Ele se levanta, um sorriso confuso nos lábios, balbuciando coisas ininteligíveis (ele que também se odeia e que também quer morrer) enquanto ela se senta e, olha para o próprio sexo. Se levantar, se lavar e dormir. Precisa acordar cedo amanhã como a balconista competente que é. Bom dia senhora!, são quatro e cinqüenta, seu troco, obrigado senhor, passe bem.

06 novembro 2005

Acima de tudo, hoje, quero que a violência me dê um tempo pra respirar. Apenas o bastante para me livrar do gosto das palavras que mesmo odiando espalhei pelo ar... ou para perdoar minhas mãos por todo carinho contido. Olhos secos e um coração duro, sem auto-comiserações. Há um longo caminho que o amor tem que fazer até chegar às mãos. É esse caminho que não paro de investigar em mim. De quanto amor minhas mãos são capazes? É o que não paro de perguntar. Amor e mãos eu tenho.

04 novembro 2005

ultimo fragmento


Ana, quando eu a conheci, era uma menina que tinha lá suas reservas de ternura, tinha lá sua sensibilidade olfativa, pelo menos ao cheiro de merda que ela conhecia bem. Queria, como eu, se salvar. De si mesma e do absurdo de uma vida que ela se sabia completamente incapaz de amar. Mas no fim se tornou não mais que um feixe de raivas desordenadas. Tudo de um mal gosto imperdoável. Tinha um ponto fraco: a certa altura estava sempre querendo foder alguém, mas não sabia fazer isso sem se denunciar. Se ela te amarrasse numa cadeira e te espancasse com um taco de beisebol até a morte, ainda assim você poderia notar, sem grande esforço, o medo a lhe saltar de cada poro. E não era só medo, mas vergonha também. E aquele cansaço, aquela porra de olhar sempre entreaberto.

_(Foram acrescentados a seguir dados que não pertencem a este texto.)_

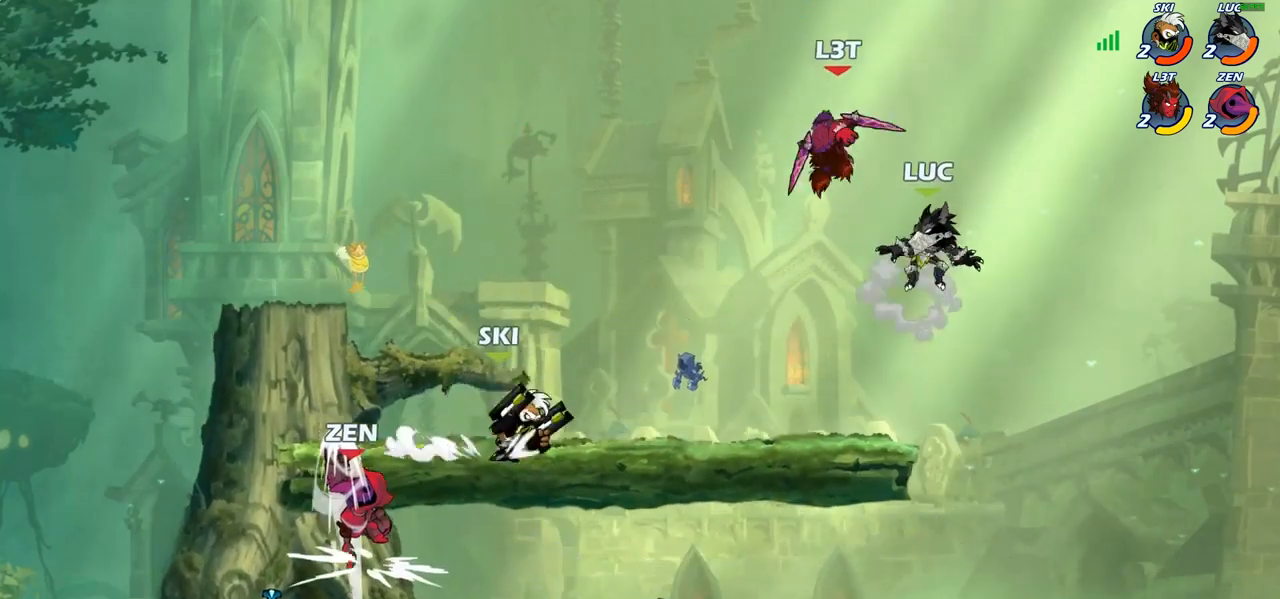
{"buttons": [], "left_stick": "left", "right_stick": "center", "events": [[50, "left_stick", "left"], [133, "CROSS", "down"], [133, "SQUARE", "down"], [183, "CROSS", "up"], [183, "left_stick", "down-left"], [217, "SQUARE", "up"], [400, "left_stick", "left"]]}
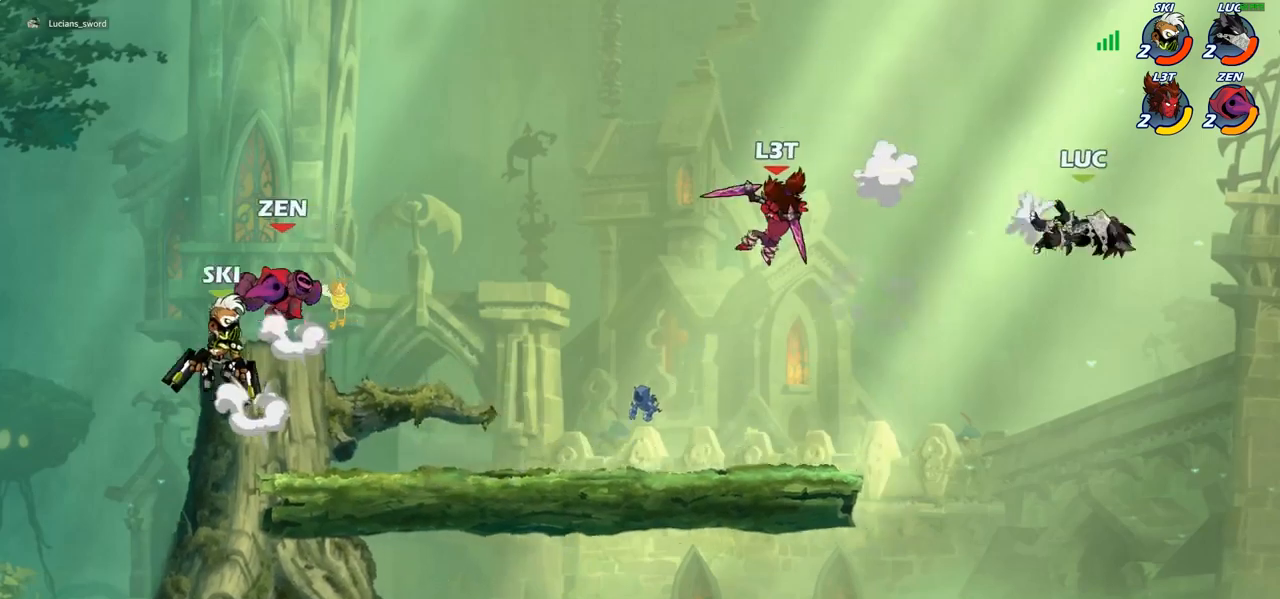
{"buttons": [], "left_stick": "down-left", "right_stick": "center", "events": [[200, "left_stick", "down-left"]]}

Pronto pessoas. Vou ver o que faço com o resto dessa tentativa de conto. Se o reformular publico aqui.

03 novembro 2005

Quieto meu filho, é só a noite lá fora.

01 novembro 2005

mais um

Vou acabar publicando o conto inteiro assim rs... bem, taí.

Foi Ana quem me ensinou a suportar todos os nojos do mundo, tudo de sujo que se faz sob as narinas de Deus. Dizia: "um espelho e um pouco de bom senso aplaca qualquer indignação". Obviamente ela não conseguia viver de acordo com esse princípio, mas acabava sempre se perdoando. É inegável que conseguimos cultivar a maior parte da intimidade que havia entre nós através desse exercício de sistematizar a percepção dos fragmentos que captávamos um do outro num todo arbitrário que nos propiciava certa calma.

Agora, diante do computador, me pego repetindo a mesma pergunta que já fiz tantas vezes: o que ela está tentando fazer a cada vez que me escreve, após longos intervalos, com este tom que pressupõe uma enorme e jamais perdida intimidade? Ana está tentando salvar alguma coisa, isso eu já entendi. Mas o quê exatamente? Não pode ser o amor, obviamente. Não pode ser.